- [Document extract]:
Introduction: Ewing sarcoma (ES) represents the paradigm of an aberrant E-twenty-six (ETS) oncogene-driven cancer. It is characterized by specific rearrangements of one of five alternative ETS family member genes with EWSR1. There is experimental evidence that the resulting fusion proteins act as aberrant transcription factors driving ES pathogenesis. The transcriptional gene regulatory network driven by EWS-ETS proteins provides the oncogenic engine to the tumor. Therefore, EWS-ETS and their downstream machinery are considered ideal tumor-specific therapeutic targets.
Areas covered: This review critically discusses the literature on the development of EWS-ETS-directed ES targeting strategies considering current knowledge of EWS-ETS biology and cellular context. It focuses on determinants of EWS-FLI1 function with an emphasis on interactions with chromatin structure. We speculate about the relevance of poorly investigated aspects in ES research such as chromatin remodeling and DNA damage repair for the development of targeted therapies.

- [Tasks for this exercise]:
1. In the Ewing sarcoma abstract, how many alternative ETS family member genes can be rearranged with EWSR1?
2. Continue the Ewing sarcoma abstract from its last sentence.

- [The data]:
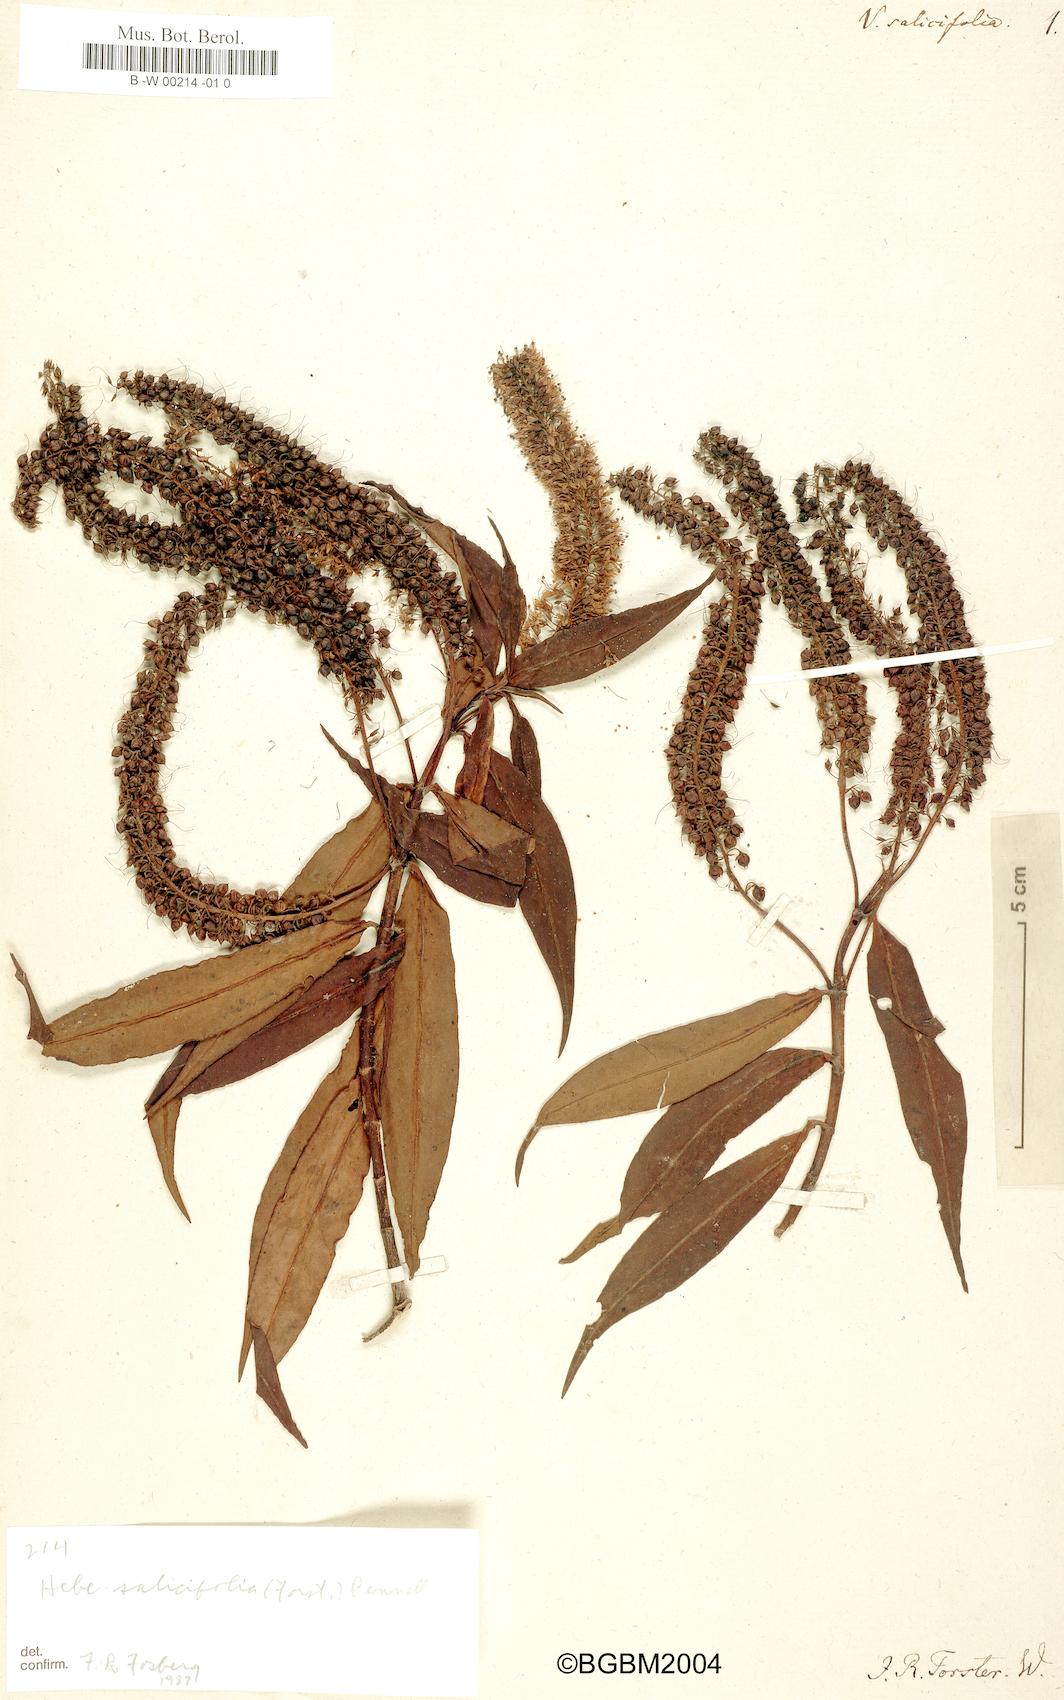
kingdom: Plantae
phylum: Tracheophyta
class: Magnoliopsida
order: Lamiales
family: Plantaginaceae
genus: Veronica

==

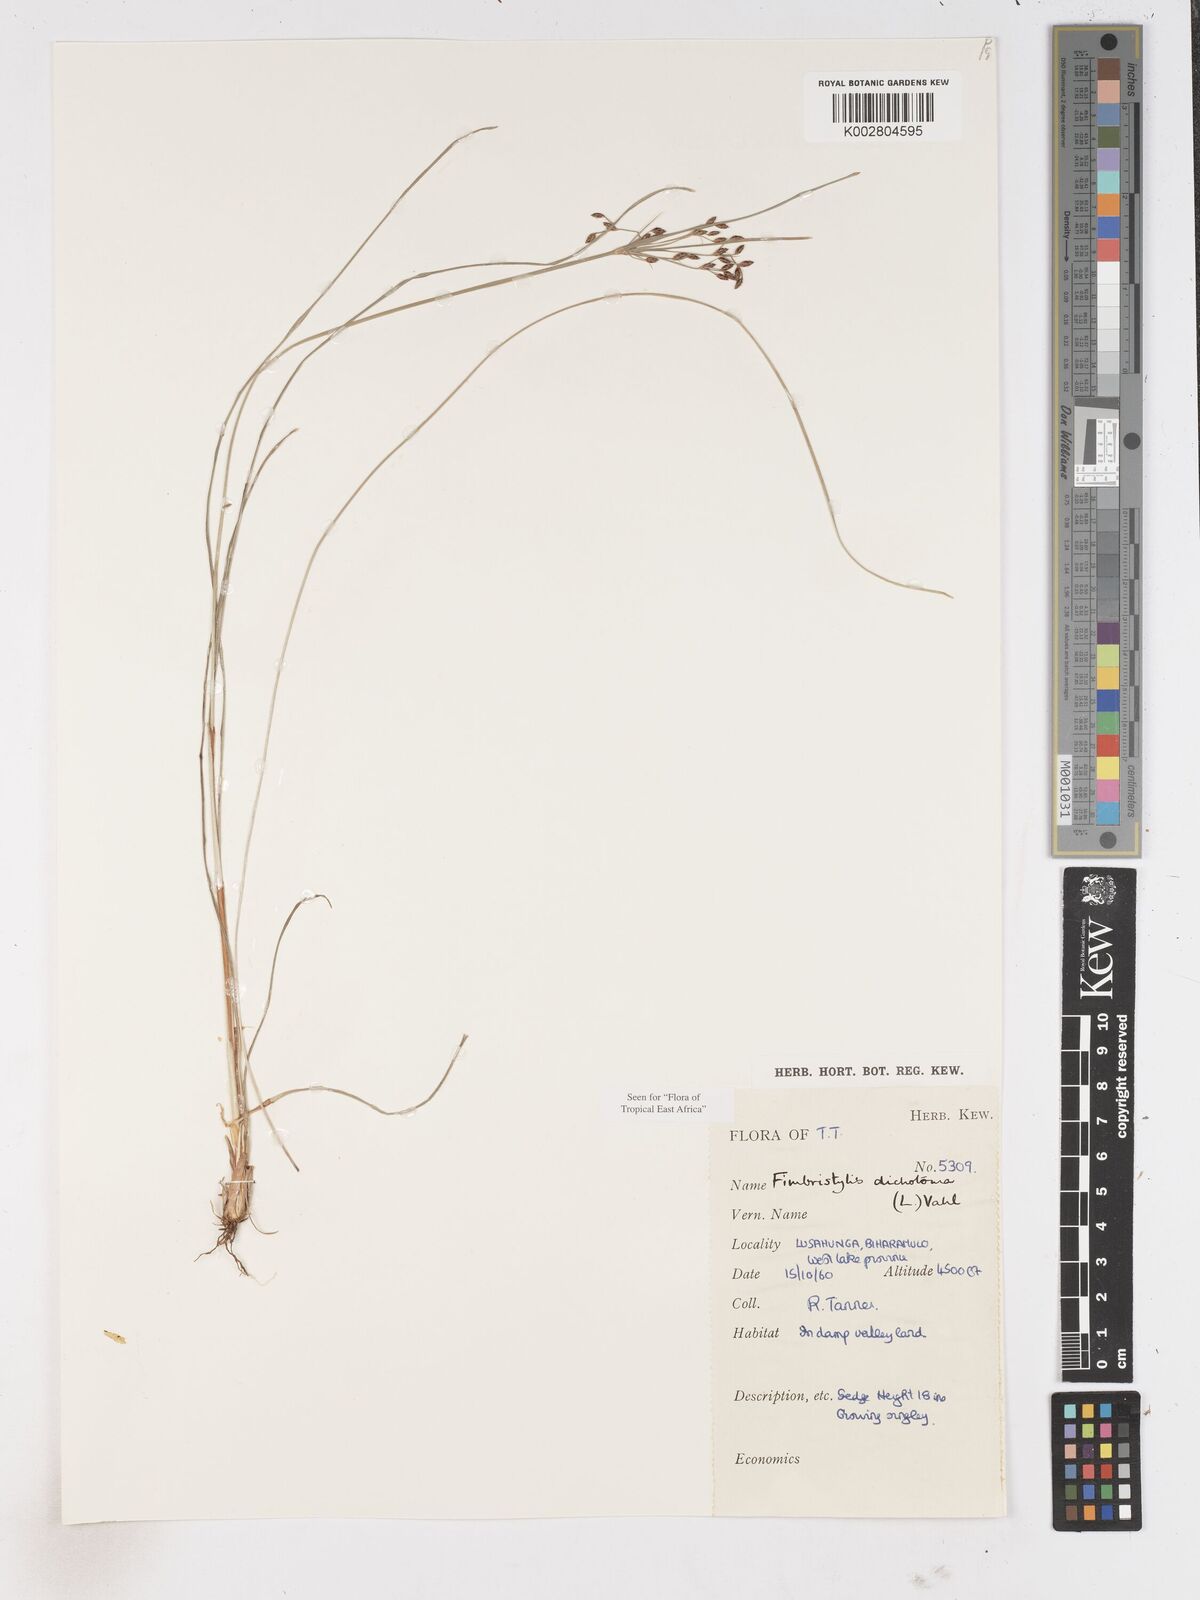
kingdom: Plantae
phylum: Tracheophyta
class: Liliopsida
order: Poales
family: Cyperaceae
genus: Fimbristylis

- [Answers for this exercise]:
1. Five.

2.
Expert opinion: This review questions the specificity of signature-based screening approaches to the identification of EWS-FLI1-targeted compounds. It challenges the view that targeting the downstream gene regulatory network carries potential for therapeutic breakthroughs because of resistance-inducing network rewiring. Instead, we propose to combine targeting of the fusion protein with epigenetic therapy as a future treatment strategy in ES.
Keywords: ETS; Ewing sarcoma; YK-4-279; cell cycle; chromatin; drug screening; epigenetics; mesenchymal stem cells; micro satellites; neural crest stem cells; pediatric oncology; transcription factor.